- WORK TO BE COMPLETED -
Output the records below verbatim, minus the pictures.

- DATA SUPPLIED -
┌──

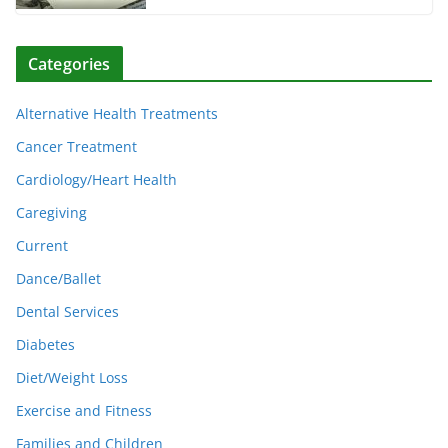
Categories
Alternative Health Treatments
Cancer Treatment
Cardiology/Heart Health
Caregiving
Current
Dance/Ballet
Dental Services
Diabetes
Diet/Weight Loss
Exercise and Fitness
Families and Children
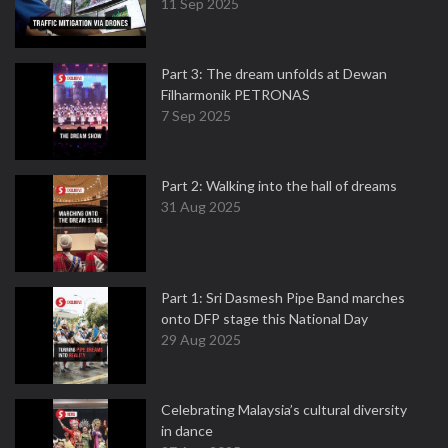
11 Sep 2025
Part 3: The dream unfolds at Dewan
Filharmonik PETRONAS
7 Sep 2025
Part 2: Walking into the hall of dreams
31 Aug 2025
Part 1: Sri Dasmesh Pipe Band marches
onto DFP stage this National Day
29 Aug 2025
Celebrating Malaysia’s cultural diversity
in dance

└──

- TASK ANSWER -
Categories
Alternative Health Treatments
Cancer Treatment
Cardiology/Heart Health
Caregiving
Current
Dance/Ballet
Dental Services
Diabetes
Diet/Weight Loss
Exercise and Fitness
Families and Children
11 Sep 2025
Part 3: The dream unfolds at Dewan
Filharmonik PETRONAS
7 Sep 2025
Part 2: Walking into the hall of dreams
31 Aug 2025
Part 1: Sri Dasmesh Pipe Band marches
onto DFP stage this National Day
29 Aug 2025
Celebrating Malaysia’s cultural diversity
in dance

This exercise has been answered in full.